Monday, May 4, 2015

Let's have special ed students do the football team's laundry. Wait, what?!


Sometimes, you read or hear about something done to a child with special needs and all you can think is, How is it possible anyone could think that's OK? And it makes you despair that it is 2015 and there are people out there still treating kids with disabilities like it's 1955.

This is one of those things.

Michelle is mom to Kayla, a fifth grader with Down syndrome, and Lucas; she writes the popular blog Big Blueberry Eyes. As I read her Friday post, I could practically feel my blood pressure rise.

Kayla's headed to middle school next year, and Michelle and her husband checked out the self-contained classroom. She found a few things disconcerting, the top one being the use of the washer dryer in the classroom (it used to be the room for Home Ec, which the school no longer offers). As part of a "life skills" program, the students occasionally wash the football team's uniforms during class time. The school considers this a "win-win."

• Required task:
Answer these questions about the post on special ed students doing the football team's laundry:
1. What grade is Kayla in?
2. What is the name of the blog Michelle writes?
3. What class used to be held in the self-contained classroom?

• Material supplied:

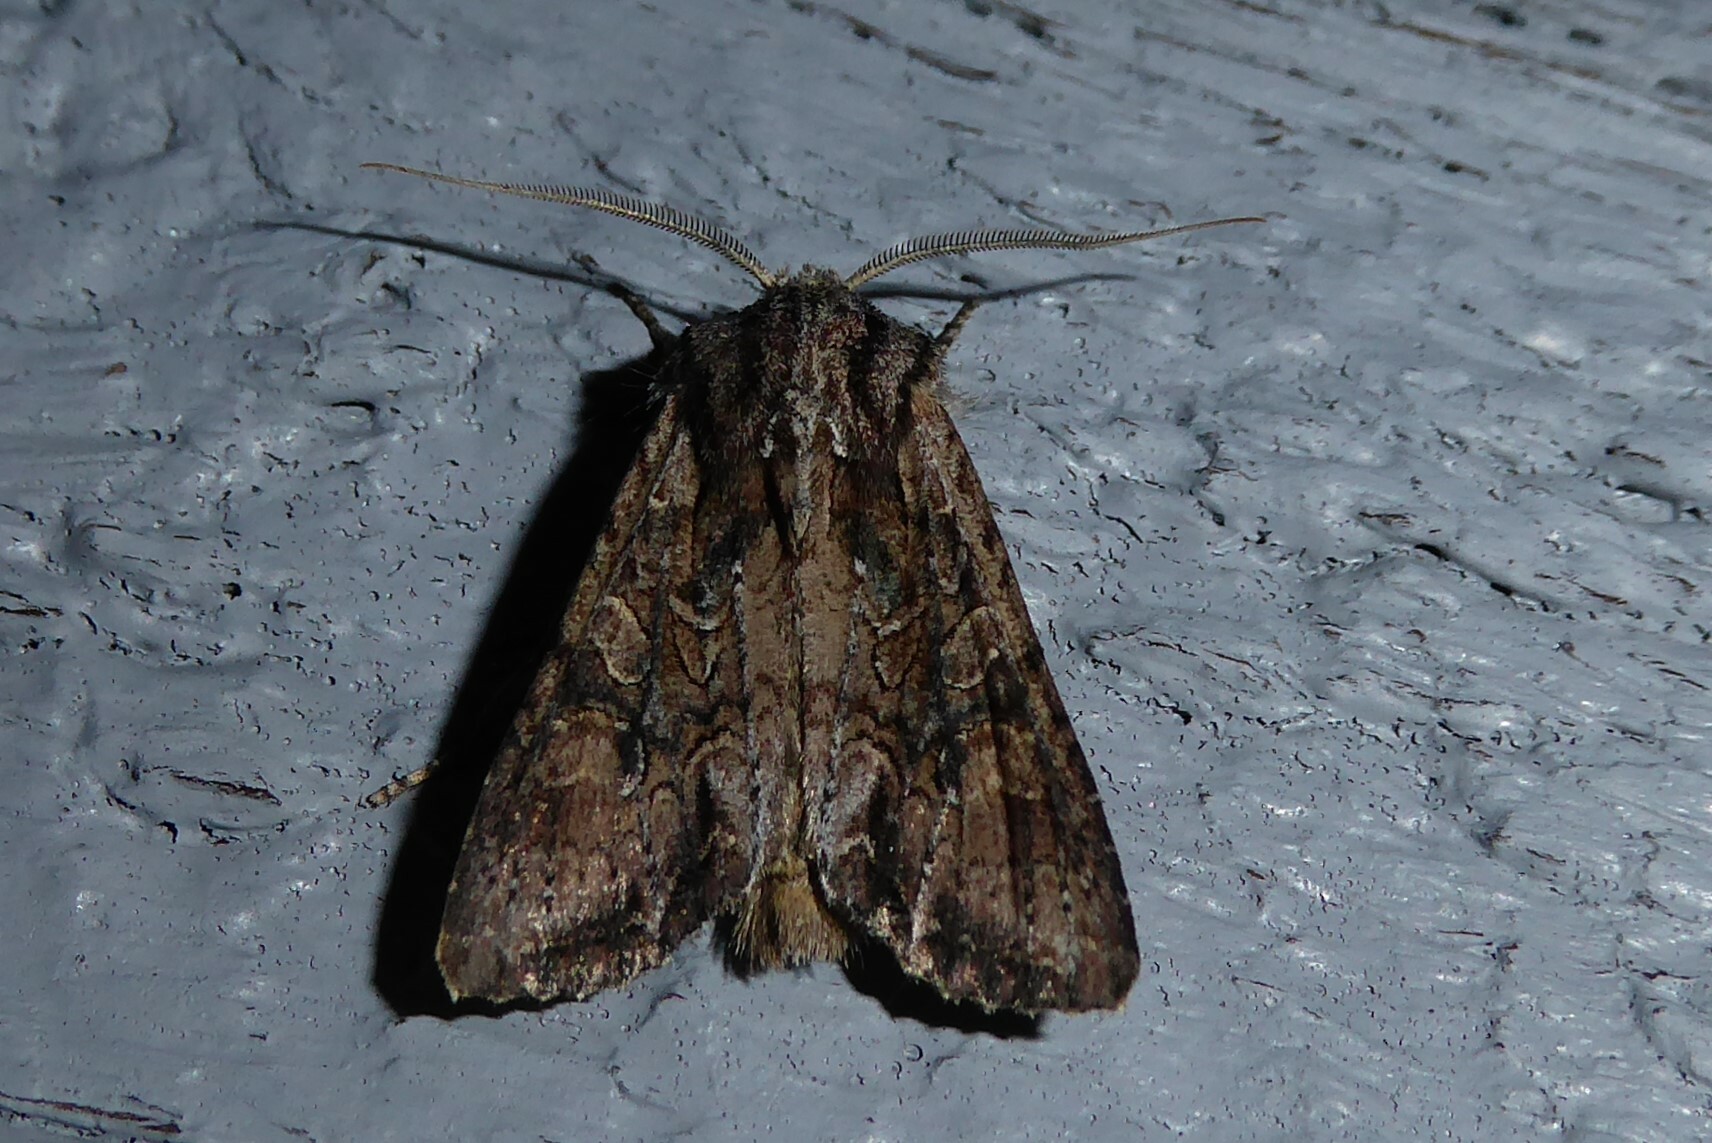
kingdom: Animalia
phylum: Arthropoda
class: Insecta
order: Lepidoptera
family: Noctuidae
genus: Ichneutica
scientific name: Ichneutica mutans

...

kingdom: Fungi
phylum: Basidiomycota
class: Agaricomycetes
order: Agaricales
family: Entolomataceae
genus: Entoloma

...

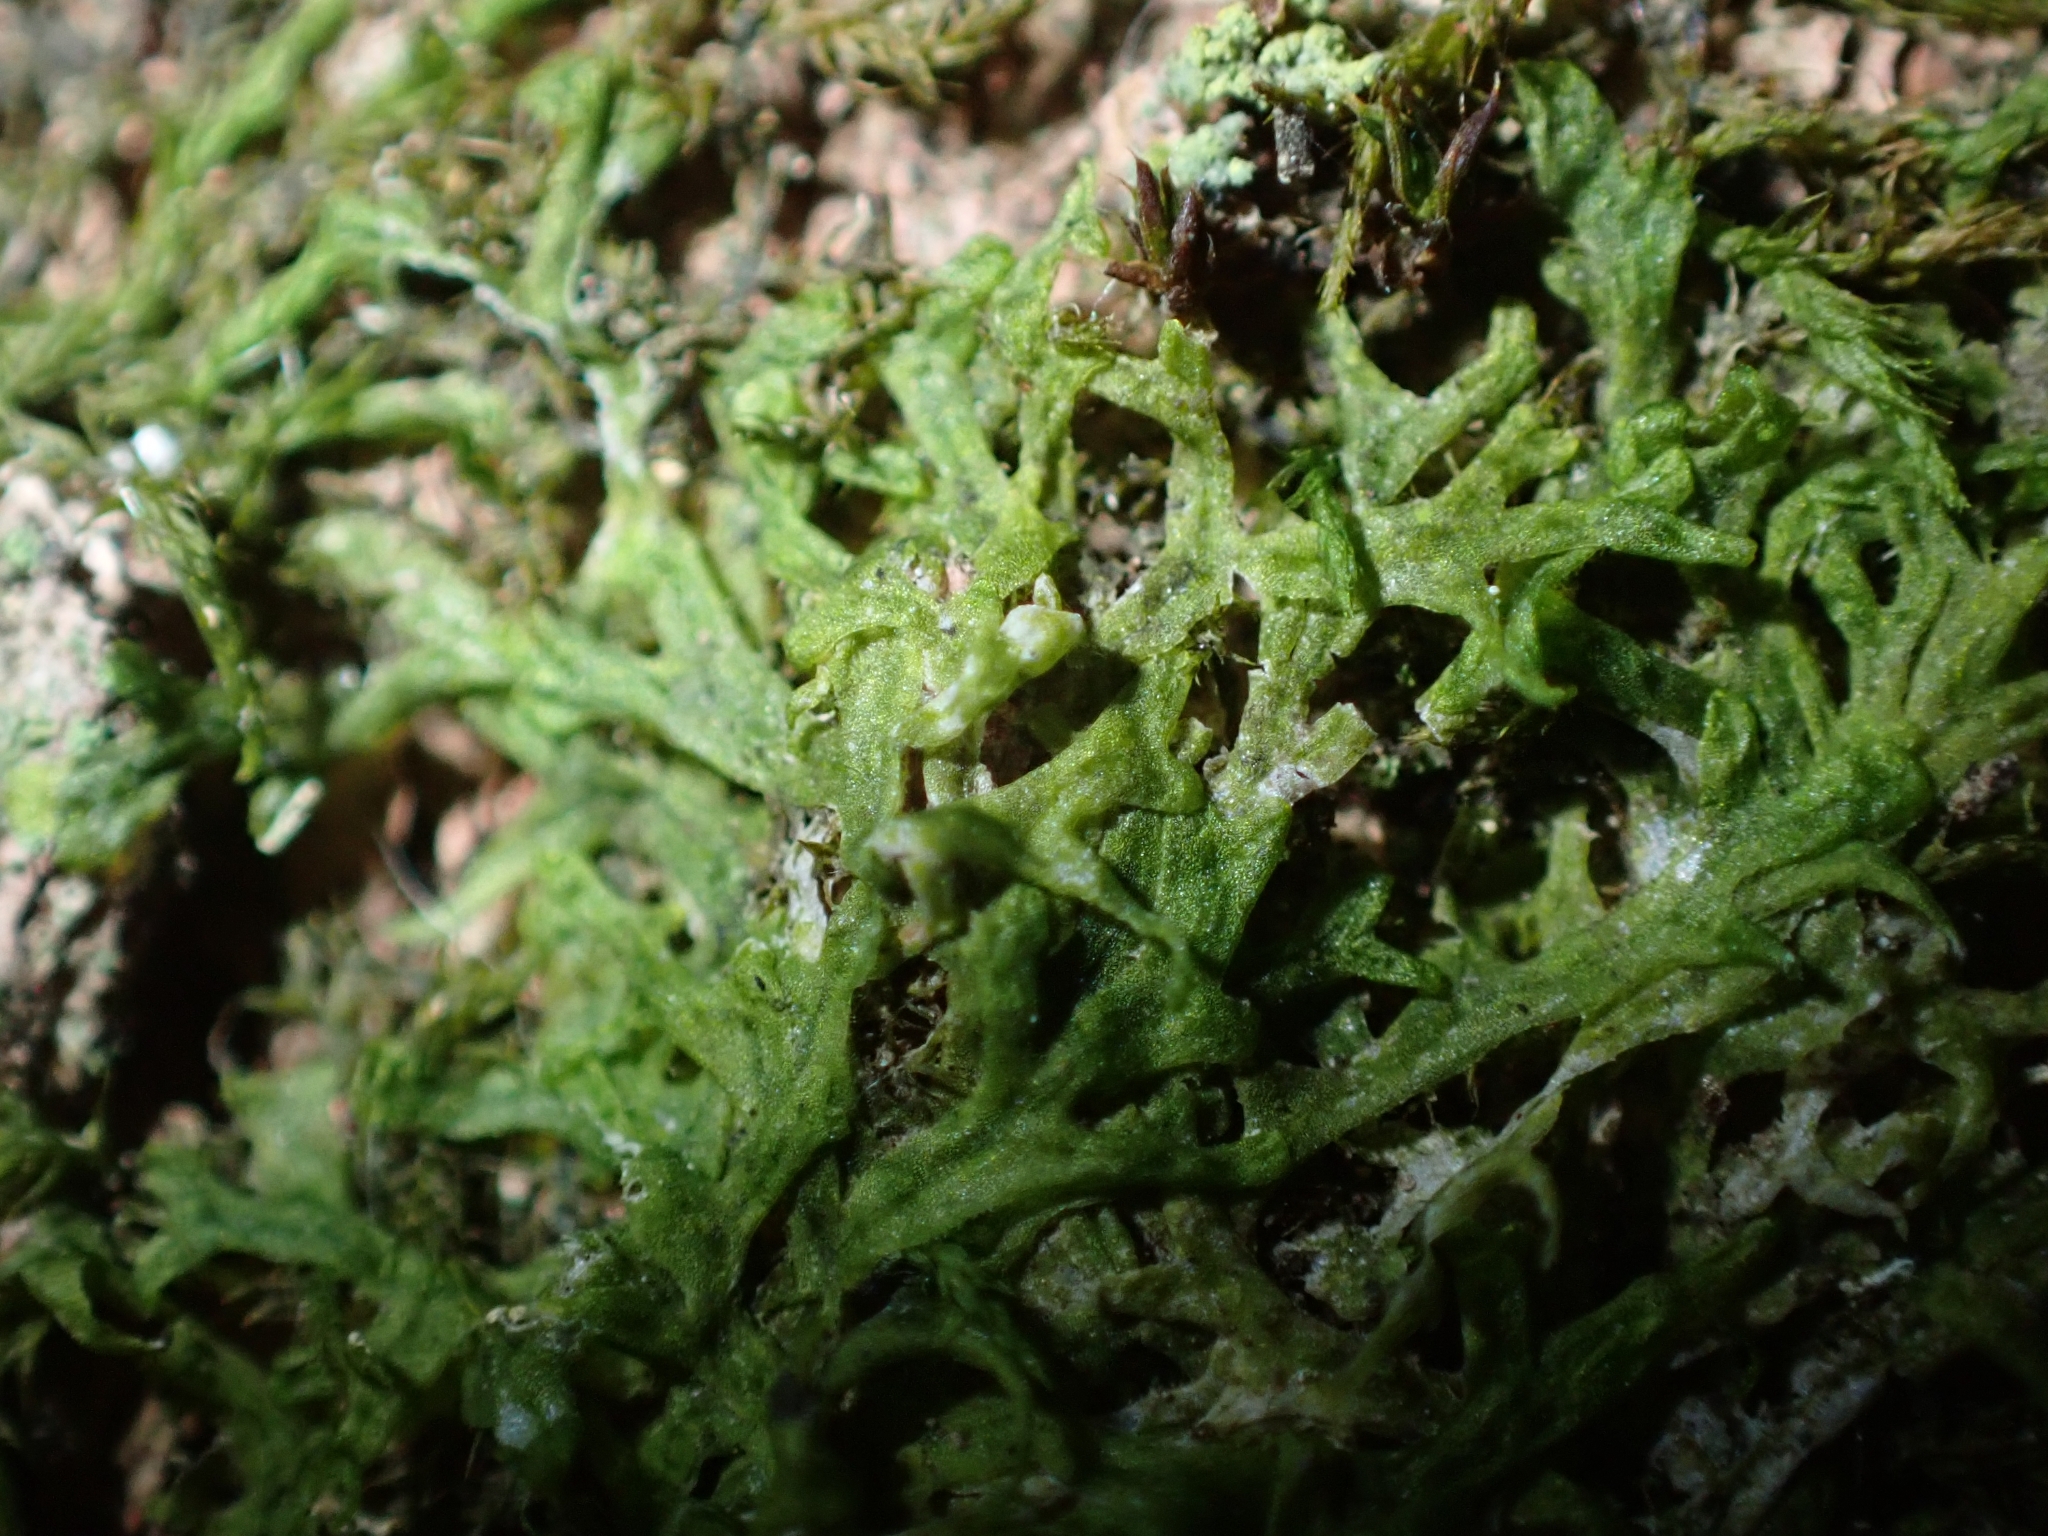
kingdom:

• Reply to the task:
1. Fifth grade
2. Big Blueberry Eyes
3. Home Ec